Its no problem it happens to grape wood all the time when being first added to a tank. Plecos will consume it quickly or you can take it out and scrub it off with a tooth brush. Dont worry about your fish.


----------



## scottysgirl (Jan 10, 2007)

Has anyone ever tried treating wood with polyurethane, I've heard that can be done and that it works well for preventing fungus/release of tannins.


----------



## angel lover (Feb 1, 2007)

Thanks you guys for all the replies. I think I will just watch it a while longer and keep the "stuff" cleaned off the wood.


----------



## satwood (Oct 6, 2007)

So, I'd like to reprise this thread if I could. I just also added a big hunk of grapewood to my 20 gal long tank. It almost immediately fuzzed up. I prepared it by pouring boiling water over it and letting it sit all night in a tub. I did NOT boil it because I feared I would have made it split. The wood was dry when I bought it and sold for terrarium and aquarium use at the store.

The fuzz or fungus has been off and on now for about 2 weeks and does not seem yet to be going away. Does anyone know what it actually is? Should I be worried about it?

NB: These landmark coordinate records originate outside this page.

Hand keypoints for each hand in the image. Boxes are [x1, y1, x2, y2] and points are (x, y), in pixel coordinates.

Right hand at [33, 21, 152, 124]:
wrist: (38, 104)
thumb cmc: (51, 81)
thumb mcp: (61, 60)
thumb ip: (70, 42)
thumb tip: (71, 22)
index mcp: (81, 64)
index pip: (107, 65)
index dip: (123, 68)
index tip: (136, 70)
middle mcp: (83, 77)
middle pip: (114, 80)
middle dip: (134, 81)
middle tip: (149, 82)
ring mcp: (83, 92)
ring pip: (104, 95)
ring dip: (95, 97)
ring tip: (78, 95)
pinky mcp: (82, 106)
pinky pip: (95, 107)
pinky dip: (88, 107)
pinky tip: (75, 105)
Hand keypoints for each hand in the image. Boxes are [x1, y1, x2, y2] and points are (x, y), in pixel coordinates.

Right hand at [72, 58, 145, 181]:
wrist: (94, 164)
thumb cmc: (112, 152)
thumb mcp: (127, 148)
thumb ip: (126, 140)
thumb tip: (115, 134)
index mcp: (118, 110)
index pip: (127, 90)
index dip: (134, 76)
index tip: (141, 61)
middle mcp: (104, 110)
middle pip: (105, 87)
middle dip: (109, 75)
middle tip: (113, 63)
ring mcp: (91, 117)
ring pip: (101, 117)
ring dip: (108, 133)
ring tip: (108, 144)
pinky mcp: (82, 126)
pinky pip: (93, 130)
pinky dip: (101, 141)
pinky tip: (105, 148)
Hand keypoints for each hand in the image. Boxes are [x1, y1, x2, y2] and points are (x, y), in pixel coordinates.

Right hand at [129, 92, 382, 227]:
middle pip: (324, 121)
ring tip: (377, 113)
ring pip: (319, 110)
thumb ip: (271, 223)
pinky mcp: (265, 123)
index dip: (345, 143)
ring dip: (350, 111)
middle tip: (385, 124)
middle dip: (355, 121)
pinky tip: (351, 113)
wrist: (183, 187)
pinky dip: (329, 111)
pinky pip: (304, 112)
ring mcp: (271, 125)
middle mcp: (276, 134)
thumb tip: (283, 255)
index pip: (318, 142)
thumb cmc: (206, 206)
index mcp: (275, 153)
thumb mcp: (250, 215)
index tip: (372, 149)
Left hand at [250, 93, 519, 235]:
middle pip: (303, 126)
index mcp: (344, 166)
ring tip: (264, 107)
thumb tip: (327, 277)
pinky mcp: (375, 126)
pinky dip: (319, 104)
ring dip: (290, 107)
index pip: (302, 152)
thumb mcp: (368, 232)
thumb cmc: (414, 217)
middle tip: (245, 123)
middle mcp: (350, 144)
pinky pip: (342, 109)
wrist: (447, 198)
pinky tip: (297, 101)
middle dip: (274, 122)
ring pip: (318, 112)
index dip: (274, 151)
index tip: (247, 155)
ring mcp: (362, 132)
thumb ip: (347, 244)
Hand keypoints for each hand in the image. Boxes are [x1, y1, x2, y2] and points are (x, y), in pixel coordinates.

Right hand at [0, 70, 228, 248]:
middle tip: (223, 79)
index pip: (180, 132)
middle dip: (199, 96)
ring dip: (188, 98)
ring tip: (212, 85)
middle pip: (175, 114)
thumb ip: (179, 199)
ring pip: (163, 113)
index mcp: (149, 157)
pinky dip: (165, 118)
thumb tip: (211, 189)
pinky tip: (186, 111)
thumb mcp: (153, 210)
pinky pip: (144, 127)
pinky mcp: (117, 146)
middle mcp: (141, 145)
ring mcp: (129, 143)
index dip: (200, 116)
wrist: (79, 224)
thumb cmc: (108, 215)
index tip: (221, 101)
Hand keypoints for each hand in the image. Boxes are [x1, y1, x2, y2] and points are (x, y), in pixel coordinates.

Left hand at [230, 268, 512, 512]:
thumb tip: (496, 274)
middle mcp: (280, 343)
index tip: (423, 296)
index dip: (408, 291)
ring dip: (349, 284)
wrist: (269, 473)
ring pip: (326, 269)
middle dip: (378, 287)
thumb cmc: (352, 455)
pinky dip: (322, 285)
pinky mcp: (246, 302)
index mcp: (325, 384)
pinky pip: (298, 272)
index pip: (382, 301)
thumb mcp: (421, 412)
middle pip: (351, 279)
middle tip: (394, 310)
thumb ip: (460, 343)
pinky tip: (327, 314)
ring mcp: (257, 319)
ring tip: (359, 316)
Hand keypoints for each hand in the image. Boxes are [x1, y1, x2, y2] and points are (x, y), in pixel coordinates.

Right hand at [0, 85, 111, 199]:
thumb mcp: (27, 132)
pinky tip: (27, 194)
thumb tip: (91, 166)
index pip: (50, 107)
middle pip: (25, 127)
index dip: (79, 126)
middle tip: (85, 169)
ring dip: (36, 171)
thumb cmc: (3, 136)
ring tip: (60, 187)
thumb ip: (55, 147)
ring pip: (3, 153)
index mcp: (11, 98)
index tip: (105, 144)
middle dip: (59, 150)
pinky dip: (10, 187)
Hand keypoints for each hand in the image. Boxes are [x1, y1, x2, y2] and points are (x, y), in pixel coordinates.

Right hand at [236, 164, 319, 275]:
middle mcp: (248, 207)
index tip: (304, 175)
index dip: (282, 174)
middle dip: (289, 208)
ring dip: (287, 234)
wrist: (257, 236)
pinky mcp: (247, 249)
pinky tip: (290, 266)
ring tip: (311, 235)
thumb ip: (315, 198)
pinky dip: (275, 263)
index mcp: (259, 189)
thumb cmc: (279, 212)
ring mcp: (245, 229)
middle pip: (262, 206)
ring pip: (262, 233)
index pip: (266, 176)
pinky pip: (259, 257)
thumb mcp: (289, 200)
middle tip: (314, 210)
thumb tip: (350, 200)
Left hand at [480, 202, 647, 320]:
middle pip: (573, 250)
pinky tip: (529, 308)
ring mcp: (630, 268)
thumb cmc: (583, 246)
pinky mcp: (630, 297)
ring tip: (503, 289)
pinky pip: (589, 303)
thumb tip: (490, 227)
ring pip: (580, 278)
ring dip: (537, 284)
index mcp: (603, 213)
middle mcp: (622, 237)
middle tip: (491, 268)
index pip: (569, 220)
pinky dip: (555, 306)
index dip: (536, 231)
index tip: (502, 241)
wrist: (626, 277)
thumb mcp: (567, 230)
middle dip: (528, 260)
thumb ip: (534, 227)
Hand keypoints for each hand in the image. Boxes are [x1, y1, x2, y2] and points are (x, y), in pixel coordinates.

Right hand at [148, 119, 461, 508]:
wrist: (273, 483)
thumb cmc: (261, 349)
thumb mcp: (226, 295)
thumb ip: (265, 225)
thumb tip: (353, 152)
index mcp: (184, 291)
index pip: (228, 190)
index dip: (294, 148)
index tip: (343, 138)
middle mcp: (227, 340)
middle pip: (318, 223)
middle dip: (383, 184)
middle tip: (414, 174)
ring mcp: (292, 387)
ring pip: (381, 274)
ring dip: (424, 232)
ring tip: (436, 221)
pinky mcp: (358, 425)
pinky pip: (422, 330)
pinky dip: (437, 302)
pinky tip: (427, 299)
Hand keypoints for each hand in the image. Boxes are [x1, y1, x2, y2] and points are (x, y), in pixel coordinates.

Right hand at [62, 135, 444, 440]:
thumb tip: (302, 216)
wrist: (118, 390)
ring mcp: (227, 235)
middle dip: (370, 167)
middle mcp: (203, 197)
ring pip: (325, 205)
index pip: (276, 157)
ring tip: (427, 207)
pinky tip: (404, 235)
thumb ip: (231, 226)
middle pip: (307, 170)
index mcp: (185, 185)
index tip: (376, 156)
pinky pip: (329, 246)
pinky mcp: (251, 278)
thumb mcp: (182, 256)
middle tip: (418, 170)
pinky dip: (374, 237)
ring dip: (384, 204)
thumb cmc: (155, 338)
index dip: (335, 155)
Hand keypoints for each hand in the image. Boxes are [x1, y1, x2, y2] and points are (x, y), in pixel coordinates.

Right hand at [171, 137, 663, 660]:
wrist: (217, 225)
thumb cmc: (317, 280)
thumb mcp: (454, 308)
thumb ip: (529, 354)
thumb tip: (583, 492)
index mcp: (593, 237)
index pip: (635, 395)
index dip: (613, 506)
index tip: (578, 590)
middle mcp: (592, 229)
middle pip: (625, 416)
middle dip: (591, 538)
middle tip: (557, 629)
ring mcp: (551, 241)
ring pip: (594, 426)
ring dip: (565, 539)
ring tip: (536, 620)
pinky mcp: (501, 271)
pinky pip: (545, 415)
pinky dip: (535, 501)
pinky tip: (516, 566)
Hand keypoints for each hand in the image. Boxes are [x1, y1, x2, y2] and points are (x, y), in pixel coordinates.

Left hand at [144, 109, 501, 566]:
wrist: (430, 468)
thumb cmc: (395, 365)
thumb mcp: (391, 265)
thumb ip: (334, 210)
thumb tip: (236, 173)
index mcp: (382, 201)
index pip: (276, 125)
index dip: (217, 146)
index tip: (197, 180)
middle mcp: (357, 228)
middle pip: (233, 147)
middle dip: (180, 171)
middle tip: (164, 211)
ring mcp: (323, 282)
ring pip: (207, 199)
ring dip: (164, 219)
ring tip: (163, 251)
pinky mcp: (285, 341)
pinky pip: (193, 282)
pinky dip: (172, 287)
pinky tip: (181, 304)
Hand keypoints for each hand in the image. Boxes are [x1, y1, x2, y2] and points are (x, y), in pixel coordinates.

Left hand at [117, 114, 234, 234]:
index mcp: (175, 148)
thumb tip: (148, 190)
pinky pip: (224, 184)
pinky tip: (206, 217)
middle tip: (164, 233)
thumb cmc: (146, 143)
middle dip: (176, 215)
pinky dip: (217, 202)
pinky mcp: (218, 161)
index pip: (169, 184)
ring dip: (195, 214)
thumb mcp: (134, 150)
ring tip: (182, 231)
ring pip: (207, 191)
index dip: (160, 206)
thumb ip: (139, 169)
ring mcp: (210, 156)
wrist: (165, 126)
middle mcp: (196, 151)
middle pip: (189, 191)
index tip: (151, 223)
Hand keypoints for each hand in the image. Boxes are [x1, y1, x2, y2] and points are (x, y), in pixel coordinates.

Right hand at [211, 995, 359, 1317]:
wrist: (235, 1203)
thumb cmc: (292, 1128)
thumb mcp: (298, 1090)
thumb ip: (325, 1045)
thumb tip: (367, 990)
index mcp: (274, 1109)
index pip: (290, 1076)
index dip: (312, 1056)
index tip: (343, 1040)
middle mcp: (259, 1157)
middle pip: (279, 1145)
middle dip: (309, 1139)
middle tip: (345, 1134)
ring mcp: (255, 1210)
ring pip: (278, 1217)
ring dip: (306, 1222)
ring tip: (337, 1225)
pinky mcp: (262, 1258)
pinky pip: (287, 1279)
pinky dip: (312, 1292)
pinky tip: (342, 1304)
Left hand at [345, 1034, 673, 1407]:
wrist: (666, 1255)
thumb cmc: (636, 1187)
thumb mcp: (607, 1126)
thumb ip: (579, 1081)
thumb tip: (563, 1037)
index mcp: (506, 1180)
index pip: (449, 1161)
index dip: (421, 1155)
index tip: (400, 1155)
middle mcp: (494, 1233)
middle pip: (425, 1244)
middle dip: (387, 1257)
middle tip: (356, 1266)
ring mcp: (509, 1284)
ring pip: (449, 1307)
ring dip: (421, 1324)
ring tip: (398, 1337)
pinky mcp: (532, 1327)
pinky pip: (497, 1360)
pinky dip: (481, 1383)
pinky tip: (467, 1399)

My water is about ph7.4 and my amonia, nitrate and nitire numbers are all 0 - minimal. The tank has been up and alive since last September.

Thoughts?


----------



## Lupin (Aug 2, 2006)

satwood said:


> So, I'd like to reprise this thread if I could. I just also added a big hunk of grapewood to my 20 gal long tank. It almost immediately fuzzed up. I prepared it by pouring boiling water over it and letting it sit all night in a tub. I did NOT boil it because I feared I would have made it split. The wood was dry when I bought it and sold for terrarium and aquarium use at the store.
> 
> The fuzz or fungus has been off and on now for about 2 weeks and does not seem yet to be going away. Does anyone know what it actually is? Should I be worried about it?
> 
> ...


In short, you are not supposed to use wood or vines of fruit-bearing trees as they have the tendency to produce molds which are messy and unsightly. Switch to mopani or any other suitable wood.


----------



## angel lover (Feb 1, 2007)

Lupin said:


> satwood said:
> 
> 
> > So, I'd like to reprise this thread if I could. I just also added a big hunk of grapewood to my 20 gal long tank. It almost immediately fuzzed up. I prepared it by pouring boiling water over it and letting it sit all night in a tub. I did NOT boil it because I feared I would have made it split. The wood was dry when I bought it and sold for terrarium and aquarium use at the store.
> ...


----------



## satwood (Oct 6, 2007)

OK, thanks for the feedback. Unfortunately for me a small family of baby red-wags has taken up refuge under the log and show no signs of wanting to sell. So, I'll probably just live with it for a while, until I can catch them and move them to an isolation tank. 

As long as the stuff won't hurt my fish - that's the important thing. Appearance is secondary.


----------



## Oldman47 (Sep 7, 2007)

Lupin, is there something wrong with using fruit tree wood? I have been using a branch that I removed from an apple tree in my back yard. It was a branch that had died a year before and I just cut the dried branch, boiled it and put it in my endlers tank. It is good solid intact wood that is doing very well and seems to be having no problems. I know it has never been sprayed because I don't spray my apples. I always thought of it as a superior wood because it is so tight grained compared to most any other wood. It is a very hard wood, not at all like grape vine.


----------



## StickyGreen (Feb 8, 2008)

just BOIL it kills all the snail eggs too


----------